§ JOB ITEM: The answer should contain only the lines from the beginning of the entries through the line that holds "Goalkeeper Hasal Shines As Los Angeles", given again exactly, with no pictures.

§ INPUT DATA:
== Segment start ==

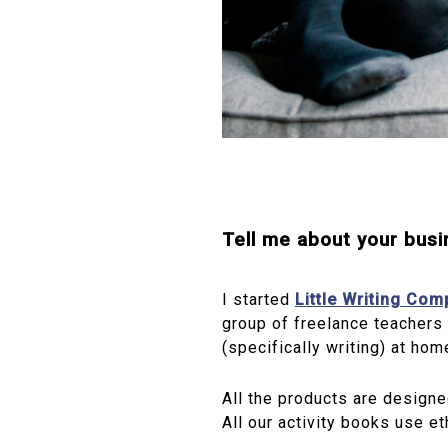
Tell me about your bus
I started
Little Writing Co
group of freelance teachers 
(specifically writing) at home
All the products are designe
All our activity books use et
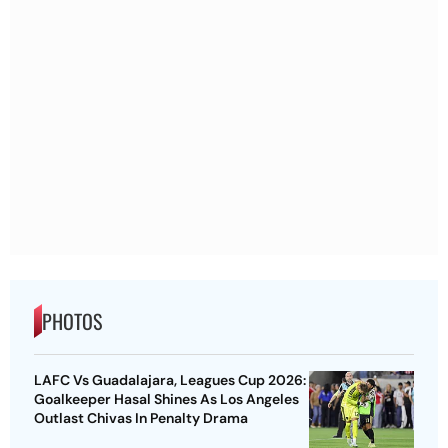
PHOTOS
LAFC Vs Guadalajara, Leagues Cup 2026:
Goalkeeper Hasal Shines As Los Angeles
Outlast Chivas In Penalty Drama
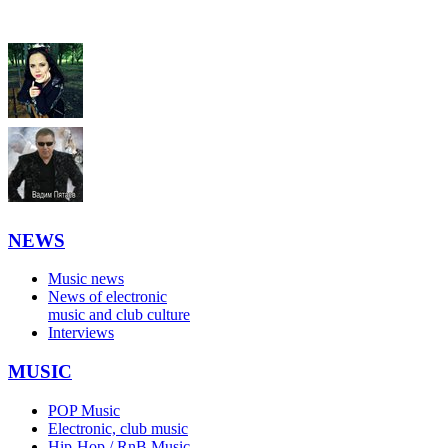
NEWS
Music news
News of electronic
music and club culture
Interviews
MUSIC
POP Music
Electronic, club music
Hip-Hop / RnB Music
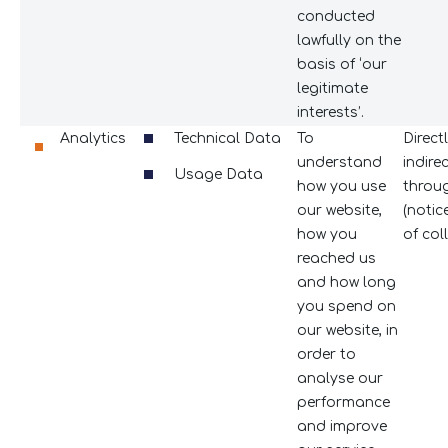
conducted
lawfully on the
basis of ‘our
legitimate
interests’.
Analytics
Technical Data
To
Direct
understand
indire
Usage Data
how you use
throug
our website,
(notic
how you
of coll
reached us
and how long
you spend on
our website, in
order to
analyse our
performance
and improve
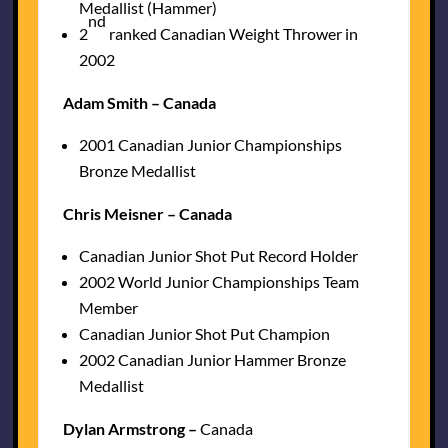
Medallist (Hammer)
nd
2
ranked Canadian Weight Thrower in
2002
Adam Smith – Canada
2001 Canadian Junior Championships
Bronze Medallist
Chris Meisner – Canada
Canadian Junior Shot Put Record Holder
2002 World Junior Championships Team
Member
Canadian Junior Shot Put Champion
2002 Canadian Junior Hammer Bronze
Medallist
Dylan Armstrong –
Canada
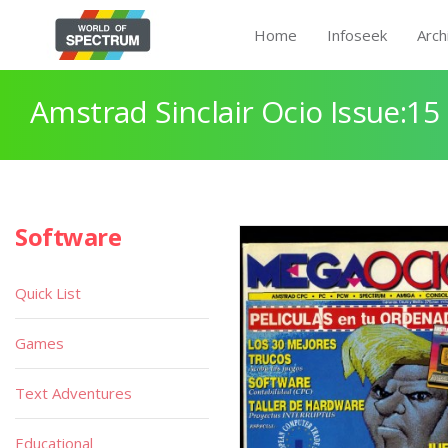
Home
Infoseek
Arch
Amstrad Sinclair Ocio Issue:15
Software
Quick List
Games
Text Adventures
Educational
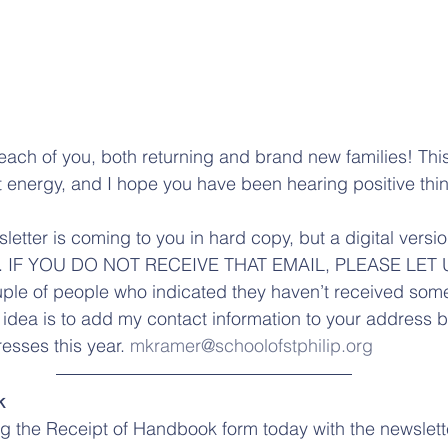
ach of you, both returning and brand new families! Thi
at energy, and I hope you have been hearing positive thi
sletter is coming to you in hard copy, but a digital versi
u. IF YOU DO NOT RECEIVE THAT EMAIL, PLEASE LET 
uple of people who indicated they haven’t received so
idea is to add my contact information to your address b
sses this year. 
mkramer@schoolofstphilip.org
k
ng the Receipt of Handbook form today with the newslett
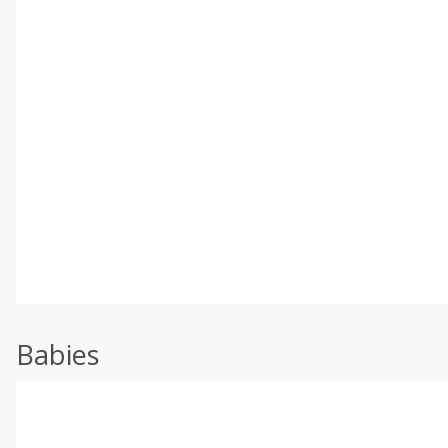
Babies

== Segment end ==

§ EXERCISE RESULT:
Tell me about your bus
I started
Little Writing Co
group of freelance teachers 
(specifically writing) at home
All the products are designe
All our activity books use et
PHOTOS
LAFC Vs Guadalajara, Leagues Cup 2026:
Goalkeeper Hasal Shines As Los Angeles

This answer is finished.